ACTIVITY —
Locate every line in the records below that contains the word "CROSS", and copy each one.

MATERIAL FOR THE TASK —
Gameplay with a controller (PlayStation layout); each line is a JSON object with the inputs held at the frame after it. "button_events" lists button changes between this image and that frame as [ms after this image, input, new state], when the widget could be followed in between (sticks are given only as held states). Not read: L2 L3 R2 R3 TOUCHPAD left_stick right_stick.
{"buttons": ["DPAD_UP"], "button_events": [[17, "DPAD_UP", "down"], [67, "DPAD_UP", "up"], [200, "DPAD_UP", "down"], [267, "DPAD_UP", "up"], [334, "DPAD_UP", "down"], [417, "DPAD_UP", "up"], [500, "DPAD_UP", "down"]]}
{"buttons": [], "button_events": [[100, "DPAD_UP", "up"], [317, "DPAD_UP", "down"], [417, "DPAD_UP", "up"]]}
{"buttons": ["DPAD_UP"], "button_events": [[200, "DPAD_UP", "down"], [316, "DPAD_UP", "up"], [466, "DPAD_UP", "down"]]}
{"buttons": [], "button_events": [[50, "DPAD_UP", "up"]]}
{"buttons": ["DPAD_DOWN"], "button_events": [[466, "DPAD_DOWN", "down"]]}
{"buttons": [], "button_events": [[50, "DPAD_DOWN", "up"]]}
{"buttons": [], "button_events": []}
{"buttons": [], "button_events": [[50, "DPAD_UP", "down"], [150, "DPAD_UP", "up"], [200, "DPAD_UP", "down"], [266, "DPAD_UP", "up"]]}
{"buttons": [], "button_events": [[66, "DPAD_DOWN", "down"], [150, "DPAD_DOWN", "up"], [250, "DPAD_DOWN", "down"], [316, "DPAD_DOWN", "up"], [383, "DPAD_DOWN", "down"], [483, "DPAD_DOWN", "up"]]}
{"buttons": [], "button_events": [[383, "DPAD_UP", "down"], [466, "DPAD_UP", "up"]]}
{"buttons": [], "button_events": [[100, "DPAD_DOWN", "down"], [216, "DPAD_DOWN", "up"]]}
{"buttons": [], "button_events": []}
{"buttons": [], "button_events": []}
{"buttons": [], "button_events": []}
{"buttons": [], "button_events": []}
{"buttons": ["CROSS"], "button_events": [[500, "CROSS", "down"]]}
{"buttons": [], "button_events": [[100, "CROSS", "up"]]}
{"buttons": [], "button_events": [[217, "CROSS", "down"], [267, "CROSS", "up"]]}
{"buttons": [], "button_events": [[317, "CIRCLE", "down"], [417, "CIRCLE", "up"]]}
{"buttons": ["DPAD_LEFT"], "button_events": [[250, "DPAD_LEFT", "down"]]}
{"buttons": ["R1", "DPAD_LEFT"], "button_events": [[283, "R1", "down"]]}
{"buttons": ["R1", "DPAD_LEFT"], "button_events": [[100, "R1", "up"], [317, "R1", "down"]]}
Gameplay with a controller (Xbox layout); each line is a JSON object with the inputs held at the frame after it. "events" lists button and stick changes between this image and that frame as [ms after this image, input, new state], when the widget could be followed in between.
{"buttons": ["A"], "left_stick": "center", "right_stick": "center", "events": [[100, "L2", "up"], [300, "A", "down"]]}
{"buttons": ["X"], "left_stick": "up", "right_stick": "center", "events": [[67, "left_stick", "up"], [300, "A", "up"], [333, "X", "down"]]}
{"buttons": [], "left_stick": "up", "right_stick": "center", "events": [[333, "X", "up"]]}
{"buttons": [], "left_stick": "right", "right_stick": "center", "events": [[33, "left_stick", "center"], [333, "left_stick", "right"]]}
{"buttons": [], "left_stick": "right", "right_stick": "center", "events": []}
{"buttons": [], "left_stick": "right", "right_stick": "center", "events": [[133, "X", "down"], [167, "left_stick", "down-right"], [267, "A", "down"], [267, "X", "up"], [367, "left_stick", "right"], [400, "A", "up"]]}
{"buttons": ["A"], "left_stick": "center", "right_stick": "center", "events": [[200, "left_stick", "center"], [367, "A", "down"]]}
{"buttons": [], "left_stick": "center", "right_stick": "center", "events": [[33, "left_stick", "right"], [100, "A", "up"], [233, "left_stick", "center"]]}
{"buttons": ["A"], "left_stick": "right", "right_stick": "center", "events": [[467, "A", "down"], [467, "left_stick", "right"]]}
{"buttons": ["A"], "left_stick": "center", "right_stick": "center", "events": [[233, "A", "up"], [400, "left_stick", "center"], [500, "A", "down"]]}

ANSWER —
{"buttons": ["CROSS"], "button_events": [[500, "CROSS", "down"]]}
{"buttons": [], "button_events": [[100, "CROSS", "up"]]}
{"buttons": [], "button_events": [[217, "CROSS", "down"], [267, "CROSS", "up"]]}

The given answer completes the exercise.